The Monkey isn’t so much a horror, splatter movie, but a satire.
Twins, Hal (Theo James) and Bill (also Theo James) live with their mum, Lois (Tatiana Maslany) who has no filter when talking to her boys about the realities of life and death.
Bill was born before Hal making him the elder twin and Bill never lets Hal forget it.
Bill’s the type of guy when you go to shake hands, he sykes and runs his fingers through his hair instead.
The boys’ dad (Adam Scott) was a pilot that went for a pack of cigarettes then never came back, is what their mum says. Because their father never did come home.
But he did leave keepsakes from his travels, including an Organ Grinder Monkey with, ‘Like Life’, inscribed on the back, with freaky human-like teeth and staring eyes with the whites all around like a psychopath, glinting in the dark.
The Monkey is definitely not a toy.
When people start dying in weird and wonderful ways, the boys realise it’s the monkey and decide to get rid of it.
But the monkey never really disappears.
Fast forward 25 years sees the twin brothers estranged with Hal’s son Petey (Colin O’Brien) in the picture, but only one week every year.
It’s that time of year.
And the monkey has made a reappearance.
The bloody deaths, including fishing hooks in the face followed by the rubbing alcohol used to treat the cuts catching fire, then the flaming person running headlong into a post that empales their head, prove it.
The deaths are creative.
And like Lois their mother says, ‘Don’t think about it too much.’

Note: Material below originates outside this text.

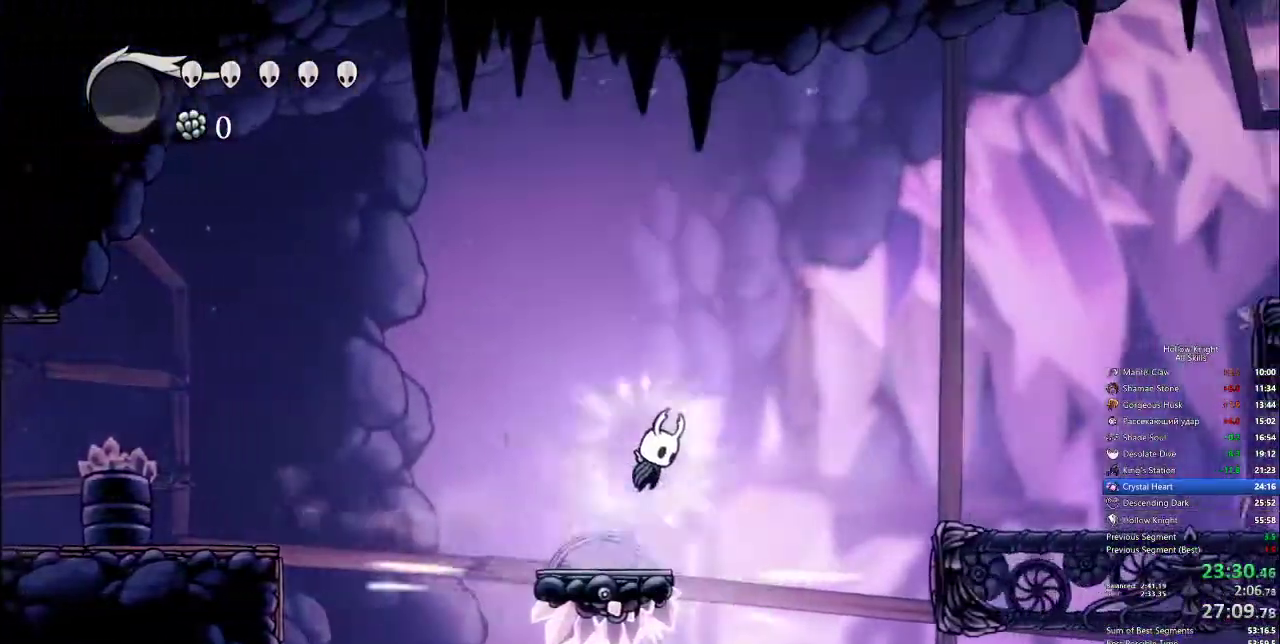
Gameplay with keyboard; each line is a JSON object with the keys held at the frame after it. "events" lists presses ("down") and releases ("up") of "cdash", "dash", "dnail", "down", "heal", "inv", "jump", "left", "nail", "right", "spell" and "up" between this image and that frame as [ms after this image, input, new state], when the widget could be followed in between. No other keys are recorded. Mouse input is not recorded. Key names are as the overlay labels them; some are game actions (e.g. jump) rather than physical keys.
{"keys": ["nail", "right"], "events": [[117, "dash", "down"], [117, "jump", "up"], [200, "dash", "up"]]}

Because the movie isn’t so much the deaths but the deadpan reaction of Hal to the deaths. And, ‘I’m his next of skin,’ brother hell-bent on being a douche.
Some of the humour is cheap, it’s a laugh-a-minute kind of movie. But there are genuinely hilarious moments.
Like a decapitation referred to in a coin toss of, heads or tails. But let’s not mention the heads because of, you know. The missing head.
The timing of some of the shots still have me grinning.
The movie is a heavy lean into the dark humour of the idea of this killer monkey, and most of the time, I liked it.
FYI, Oz Perkins plays Uncle Chip. Gold.